## Prompt
Would you please repeat all of the data exactly, omitting the pictures?

## Data block
● ● ● ●

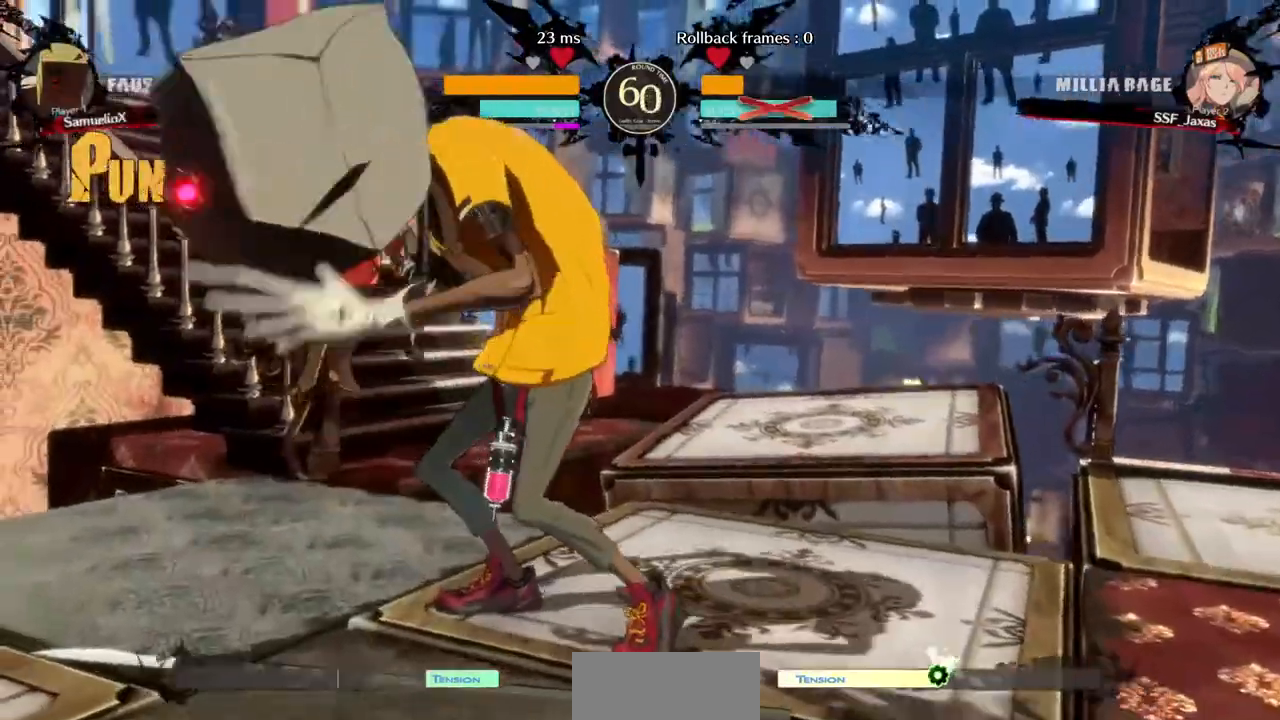
{"dt_ms": 480, "buttons": ["CROSS", "DPAD_DOWN", "DPAD_LEFT"]}
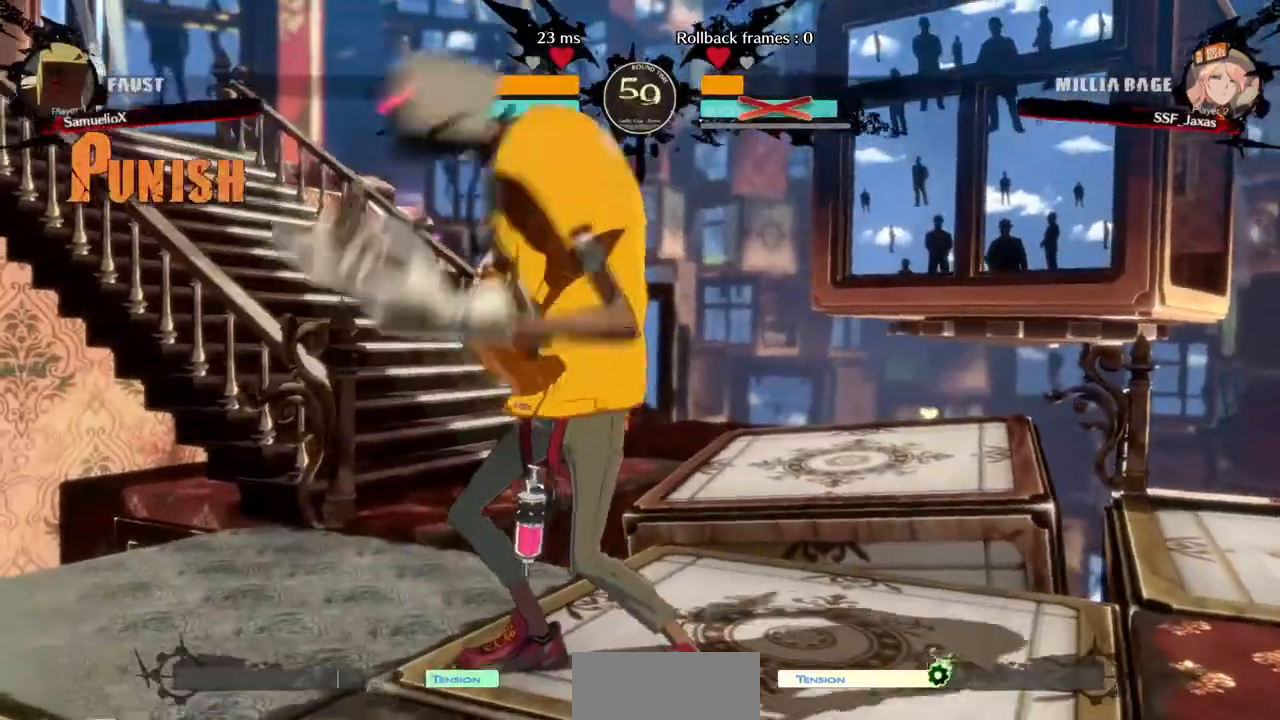
{"dt_ms": 1000, "buttons": []}
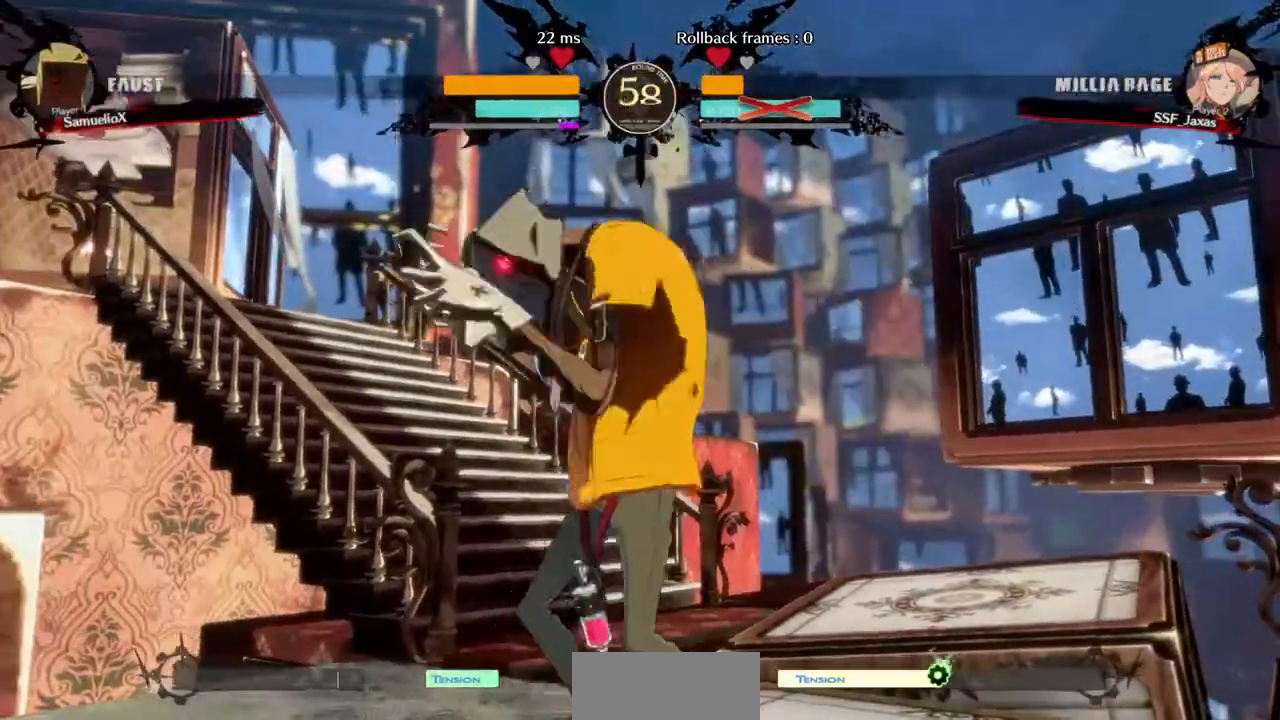
{"dt_ms": 520, "buttons": [], "events": [[240, "L2", "down"], [320, "L2", "up"]]}
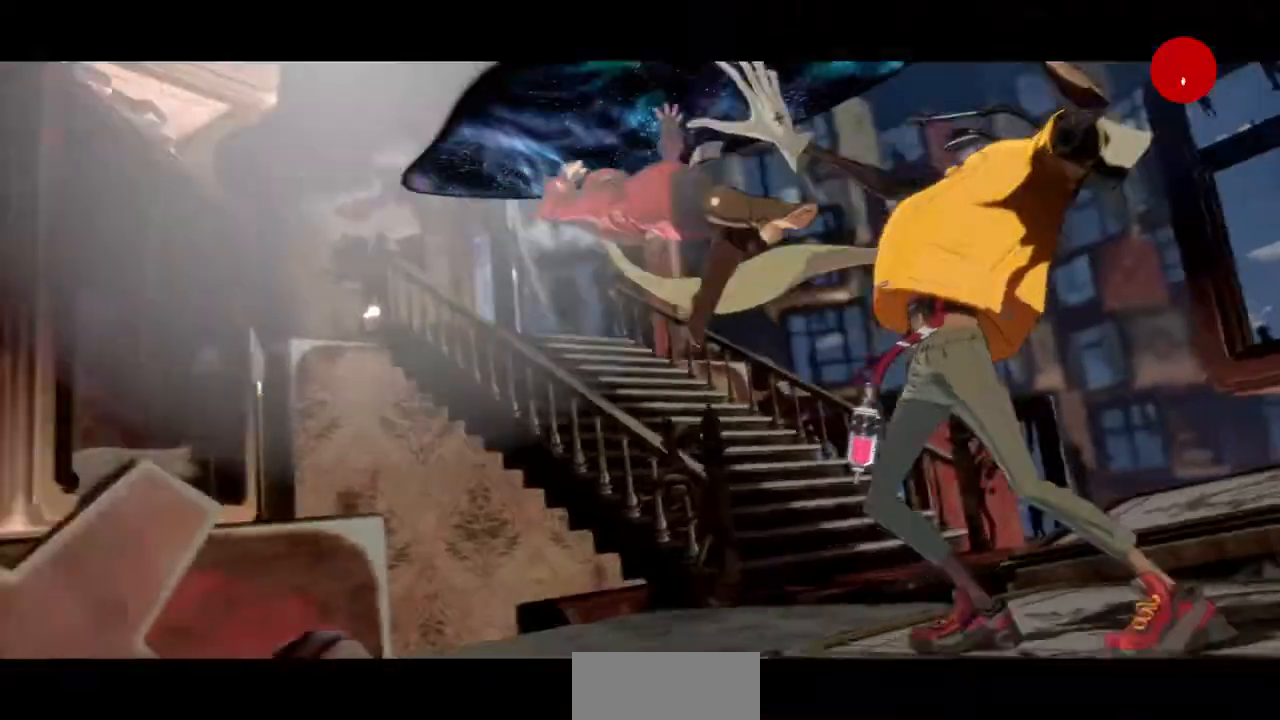
{"dt_ms": 480, "buttons": [], "events": [[120, "CROSS", "down"], [240, "CROSS", "up"]]}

● ● ● ●

## Response
{"dt_ms": 480, "buttons": ["CROSS", "DPAD_DOWN", "DPAD_LEFT"]}
{"dt_ms": 1000, "buttons": []}
{"dt_ms": 520, "buttons": [], "events": [[240, "L2", "down"], [320, "L2", "up"]]}
{"dt_ms": 480, "buttons": [], "events": [[120, "CROSS", "down"], [240, "CROSS", "up"]]}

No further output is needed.